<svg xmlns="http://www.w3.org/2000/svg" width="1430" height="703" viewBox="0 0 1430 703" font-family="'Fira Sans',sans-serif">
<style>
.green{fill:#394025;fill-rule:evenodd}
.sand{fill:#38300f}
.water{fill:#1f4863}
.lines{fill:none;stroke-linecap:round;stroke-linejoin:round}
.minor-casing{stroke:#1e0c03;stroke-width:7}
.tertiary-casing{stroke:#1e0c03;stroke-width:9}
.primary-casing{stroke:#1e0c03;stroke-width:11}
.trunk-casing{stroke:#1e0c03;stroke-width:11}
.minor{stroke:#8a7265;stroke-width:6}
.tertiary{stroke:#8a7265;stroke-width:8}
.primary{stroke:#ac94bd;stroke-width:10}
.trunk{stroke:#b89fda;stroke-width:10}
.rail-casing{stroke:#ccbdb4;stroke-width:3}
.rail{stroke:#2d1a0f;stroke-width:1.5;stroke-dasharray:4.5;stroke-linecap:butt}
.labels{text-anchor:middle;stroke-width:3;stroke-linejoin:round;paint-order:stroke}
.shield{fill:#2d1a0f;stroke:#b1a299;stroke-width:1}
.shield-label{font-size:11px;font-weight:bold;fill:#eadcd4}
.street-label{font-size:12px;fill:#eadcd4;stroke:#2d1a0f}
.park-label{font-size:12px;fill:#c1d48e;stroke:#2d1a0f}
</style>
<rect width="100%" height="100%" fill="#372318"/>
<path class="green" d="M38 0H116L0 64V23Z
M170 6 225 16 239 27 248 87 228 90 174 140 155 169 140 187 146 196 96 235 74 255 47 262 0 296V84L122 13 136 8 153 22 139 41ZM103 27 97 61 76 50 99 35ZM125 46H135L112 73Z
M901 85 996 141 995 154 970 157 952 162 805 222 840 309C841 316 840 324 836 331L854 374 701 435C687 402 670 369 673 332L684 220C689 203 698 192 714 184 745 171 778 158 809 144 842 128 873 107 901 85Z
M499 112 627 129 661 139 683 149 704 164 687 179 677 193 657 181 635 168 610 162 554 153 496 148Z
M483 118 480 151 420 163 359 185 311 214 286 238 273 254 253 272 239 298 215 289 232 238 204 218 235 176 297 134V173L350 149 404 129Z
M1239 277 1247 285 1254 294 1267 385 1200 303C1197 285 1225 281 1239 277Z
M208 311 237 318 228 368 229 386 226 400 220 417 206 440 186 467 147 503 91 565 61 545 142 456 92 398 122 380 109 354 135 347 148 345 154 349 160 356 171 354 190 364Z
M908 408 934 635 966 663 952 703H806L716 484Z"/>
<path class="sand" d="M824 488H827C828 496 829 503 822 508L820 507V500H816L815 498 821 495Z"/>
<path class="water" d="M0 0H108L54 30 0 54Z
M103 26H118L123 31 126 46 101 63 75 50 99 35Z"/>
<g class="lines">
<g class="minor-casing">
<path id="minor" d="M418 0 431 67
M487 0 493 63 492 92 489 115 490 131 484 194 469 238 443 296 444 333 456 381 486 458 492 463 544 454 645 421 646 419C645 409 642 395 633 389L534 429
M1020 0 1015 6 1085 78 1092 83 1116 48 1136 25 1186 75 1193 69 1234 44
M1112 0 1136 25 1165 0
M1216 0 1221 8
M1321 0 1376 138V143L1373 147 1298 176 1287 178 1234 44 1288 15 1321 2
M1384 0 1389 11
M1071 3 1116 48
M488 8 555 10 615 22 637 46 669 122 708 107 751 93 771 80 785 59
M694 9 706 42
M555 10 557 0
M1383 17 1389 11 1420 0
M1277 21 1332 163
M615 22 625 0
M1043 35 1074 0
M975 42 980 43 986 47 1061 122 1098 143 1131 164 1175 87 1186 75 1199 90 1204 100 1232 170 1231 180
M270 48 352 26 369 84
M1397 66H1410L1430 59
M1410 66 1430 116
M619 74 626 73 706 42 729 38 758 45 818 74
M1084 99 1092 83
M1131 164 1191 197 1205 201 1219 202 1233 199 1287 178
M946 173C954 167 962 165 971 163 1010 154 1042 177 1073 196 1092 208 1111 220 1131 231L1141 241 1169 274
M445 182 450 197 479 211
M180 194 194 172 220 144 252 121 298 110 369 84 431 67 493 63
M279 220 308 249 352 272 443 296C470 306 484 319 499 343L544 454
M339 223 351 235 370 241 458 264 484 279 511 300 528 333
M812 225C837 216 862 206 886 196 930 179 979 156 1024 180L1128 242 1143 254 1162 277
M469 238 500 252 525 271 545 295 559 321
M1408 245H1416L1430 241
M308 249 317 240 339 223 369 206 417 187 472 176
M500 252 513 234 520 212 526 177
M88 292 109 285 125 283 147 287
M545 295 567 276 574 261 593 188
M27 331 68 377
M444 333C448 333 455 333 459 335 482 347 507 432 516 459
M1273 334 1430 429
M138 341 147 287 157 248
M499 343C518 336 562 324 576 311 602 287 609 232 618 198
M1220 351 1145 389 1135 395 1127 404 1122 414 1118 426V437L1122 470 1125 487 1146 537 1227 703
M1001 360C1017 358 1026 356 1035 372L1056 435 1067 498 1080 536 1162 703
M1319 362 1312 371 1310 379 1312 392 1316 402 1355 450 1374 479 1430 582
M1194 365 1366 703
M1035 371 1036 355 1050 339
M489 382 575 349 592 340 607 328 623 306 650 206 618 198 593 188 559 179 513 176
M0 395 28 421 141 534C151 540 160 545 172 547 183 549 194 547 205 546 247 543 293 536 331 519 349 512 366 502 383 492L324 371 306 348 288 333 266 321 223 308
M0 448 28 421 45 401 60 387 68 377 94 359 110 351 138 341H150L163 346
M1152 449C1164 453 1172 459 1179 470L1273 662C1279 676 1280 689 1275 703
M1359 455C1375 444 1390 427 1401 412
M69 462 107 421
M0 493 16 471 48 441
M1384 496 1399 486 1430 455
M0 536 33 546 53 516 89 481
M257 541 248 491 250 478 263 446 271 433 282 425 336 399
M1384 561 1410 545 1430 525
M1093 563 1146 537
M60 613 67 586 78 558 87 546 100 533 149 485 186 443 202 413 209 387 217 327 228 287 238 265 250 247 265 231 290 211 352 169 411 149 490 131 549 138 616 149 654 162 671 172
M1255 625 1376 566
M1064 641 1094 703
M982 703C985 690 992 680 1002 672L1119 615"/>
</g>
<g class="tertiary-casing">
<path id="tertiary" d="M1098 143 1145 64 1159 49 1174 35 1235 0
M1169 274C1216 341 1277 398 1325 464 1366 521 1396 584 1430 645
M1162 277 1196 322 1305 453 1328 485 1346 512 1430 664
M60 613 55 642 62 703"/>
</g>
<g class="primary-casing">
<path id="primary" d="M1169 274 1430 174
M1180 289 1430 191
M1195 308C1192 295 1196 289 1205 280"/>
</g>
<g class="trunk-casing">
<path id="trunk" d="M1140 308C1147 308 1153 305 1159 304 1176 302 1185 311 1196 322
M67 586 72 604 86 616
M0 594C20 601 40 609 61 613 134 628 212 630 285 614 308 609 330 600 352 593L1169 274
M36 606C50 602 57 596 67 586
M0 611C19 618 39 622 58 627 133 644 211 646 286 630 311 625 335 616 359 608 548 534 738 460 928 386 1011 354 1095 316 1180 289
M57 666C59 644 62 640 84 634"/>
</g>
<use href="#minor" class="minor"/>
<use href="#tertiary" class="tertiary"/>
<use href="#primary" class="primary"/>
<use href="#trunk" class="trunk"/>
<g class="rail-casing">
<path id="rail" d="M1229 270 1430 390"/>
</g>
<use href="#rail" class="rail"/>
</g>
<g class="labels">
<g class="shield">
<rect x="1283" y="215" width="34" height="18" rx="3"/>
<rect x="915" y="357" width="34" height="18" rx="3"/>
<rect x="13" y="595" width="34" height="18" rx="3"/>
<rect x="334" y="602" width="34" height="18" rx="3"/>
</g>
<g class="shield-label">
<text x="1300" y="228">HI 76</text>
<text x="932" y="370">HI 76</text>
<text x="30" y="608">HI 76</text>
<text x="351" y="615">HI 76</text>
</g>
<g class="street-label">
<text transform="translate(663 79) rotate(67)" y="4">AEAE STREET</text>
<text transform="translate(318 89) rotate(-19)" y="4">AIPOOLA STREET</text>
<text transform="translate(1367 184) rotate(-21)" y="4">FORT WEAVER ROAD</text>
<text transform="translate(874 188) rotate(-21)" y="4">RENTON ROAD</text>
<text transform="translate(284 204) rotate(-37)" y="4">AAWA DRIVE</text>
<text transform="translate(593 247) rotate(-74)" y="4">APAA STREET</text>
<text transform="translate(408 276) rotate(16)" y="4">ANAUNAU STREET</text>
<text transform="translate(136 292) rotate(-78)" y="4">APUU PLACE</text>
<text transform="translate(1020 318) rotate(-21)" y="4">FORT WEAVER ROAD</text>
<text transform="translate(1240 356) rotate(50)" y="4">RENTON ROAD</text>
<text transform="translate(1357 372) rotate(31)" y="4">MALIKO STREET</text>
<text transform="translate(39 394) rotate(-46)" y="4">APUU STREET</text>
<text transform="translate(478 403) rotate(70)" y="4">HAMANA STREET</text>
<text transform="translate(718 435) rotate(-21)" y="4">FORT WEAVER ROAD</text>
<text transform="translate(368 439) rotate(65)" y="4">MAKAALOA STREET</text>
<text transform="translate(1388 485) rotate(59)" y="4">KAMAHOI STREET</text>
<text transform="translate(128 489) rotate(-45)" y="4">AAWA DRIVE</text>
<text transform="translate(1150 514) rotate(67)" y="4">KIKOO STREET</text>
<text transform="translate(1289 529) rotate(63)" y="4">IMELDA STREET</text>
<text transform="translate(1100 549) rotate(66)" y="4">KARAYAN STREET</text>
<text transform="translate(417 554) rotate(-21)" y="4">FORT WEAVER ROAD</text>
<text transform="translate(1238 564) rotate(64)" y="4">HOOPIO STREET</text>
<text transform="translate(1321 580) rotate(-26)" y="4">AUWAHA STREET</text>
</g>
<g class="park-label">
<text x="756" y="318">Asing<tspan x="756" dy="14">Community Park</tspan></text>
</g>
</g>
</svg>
--------------------------------------------------
### Exercise requirements
Exactly how many lines in the listing above contain the word "linejoin"? Only the number should be given.

### Your response
2